Хотя было еще рано, Генри выключил жаровню и осторожно соскреб жир с решетки на лоток. Прислушиваясь к их негромким голосам, он думал, как это невыносимо грустно — прощаться с надеждой. Хорошо тебе, когда ты стар, все это уже позади и ты неуклонно катишься в могилу.
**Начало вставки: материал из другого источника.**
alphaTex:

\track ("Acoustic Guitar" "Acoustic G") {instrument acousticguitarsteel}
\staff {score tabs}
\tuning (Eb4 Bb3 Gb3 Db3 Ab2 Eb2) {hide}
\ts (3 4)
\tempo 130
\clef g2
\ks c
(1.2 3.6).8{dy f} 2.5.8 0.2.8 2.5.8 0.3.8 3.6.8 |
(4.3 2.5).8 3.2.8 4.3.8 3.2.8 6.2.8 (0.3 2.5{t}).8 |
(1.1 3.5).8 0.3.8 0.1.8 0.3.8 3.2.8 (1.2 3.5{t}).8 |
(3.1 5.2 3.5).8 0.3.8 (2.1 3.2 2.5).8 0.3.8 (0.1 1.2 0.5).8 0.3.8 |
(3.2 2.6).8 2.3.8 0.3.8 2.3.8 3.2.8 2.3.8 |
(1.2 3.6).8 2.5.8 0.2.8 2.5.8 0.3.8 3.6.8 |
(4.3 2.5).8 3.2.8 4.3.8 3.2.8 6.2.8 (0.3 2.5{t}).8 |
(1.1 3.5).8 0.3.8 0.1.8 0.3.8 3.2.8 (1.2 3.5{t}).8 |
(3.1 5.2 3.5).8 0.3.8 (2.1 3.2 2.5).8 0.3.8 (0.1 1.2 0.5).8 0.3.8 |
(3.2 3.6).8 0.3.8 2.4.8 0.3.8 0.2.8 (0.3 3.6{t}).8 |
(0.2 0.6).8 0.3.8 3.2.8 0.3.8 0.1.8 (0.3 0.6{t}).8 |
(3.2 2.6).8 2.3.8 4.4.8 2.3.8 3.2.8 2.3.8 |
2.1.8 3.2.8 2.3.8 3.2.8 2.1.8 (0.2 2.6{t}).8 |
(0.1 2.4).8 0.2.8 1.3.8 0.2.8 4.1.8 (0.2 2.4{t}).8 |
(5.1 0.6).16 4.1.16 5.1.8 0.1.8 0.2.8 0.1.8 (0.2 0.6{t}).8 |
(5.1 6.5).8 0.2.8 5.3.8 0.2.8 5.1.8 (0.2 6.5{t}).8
Он представил себе, как Кэлли прижимается к нему, может быть, плачет, и, смешиваясь с этой картиной, в его воображении возникала другая: став на цыпочки, Кэлли тянется к верхней полке, чтобы взять тарелку, она запрокинула голову, груди поднялись вверх. Они могли бы принести друг другу счастье, Кэлли и Уиллард. Хорошие ребятишки, подумал он, и с печалью, и с благодарностью. Славные, славные ребятишки. Он тихонько положил скребок на стоявший возле жаровни поднос — пальцы его все еще дрожали, он заметил — и натянул коричневый шерстяной свитер. Придавив живот рулем, он проехал вверх до 98-й мили. В зеркальце он увидел, что в задней комнате погас свет. На мгновение ему стало беспокойно, словно он отец. Но он тотчас же сказал себе: «Разумно». Теперь пьянчужки не помешают их прощанью. И все же Генри был растерян и немного испуган, хотя не признался бы себе, в чем причина его смятения. Он увеличил скорость. К тому времени, как он доехал до Никелевой горы, он успокоился. Воздух здесь был чист, только в лощинах холодными клочками белел туман. Ночь была так великолепна, звезды, деревья, скалы полны такого пронзительного совершенства, что казалось, еще очень не скоро наступит рассвет. Двигаясь по изгибу шоссе над рекой, Генри медленно нажал на тормоз, поддавшись странному ощущению, будто дорога вроде бы не совсем та. Потом возникла еще более странная мысль, чуть ли не убежденность, старая фантазия в новом обличье: порыв зимнего ветра каким-то образом навеял на него ощущенье, будто он не маленький Толстик и не Генри Сомс, а кто-то другой, давно уже холодный и мертвый… может быть, отец, а может, кто-нибудь еще, чьей жизнью Генри Сомс жил несколько веков назад. Конечно, это выдумка, он это знал; тем не менее он позволял себе ей верить или, может, позволял себе ею забавляться; она овладевала им все больше и больше. На вершине горы он остановил свой «форд» и, откинувшись на спинку сиденья, медленно и неохотно возвращался к реальности.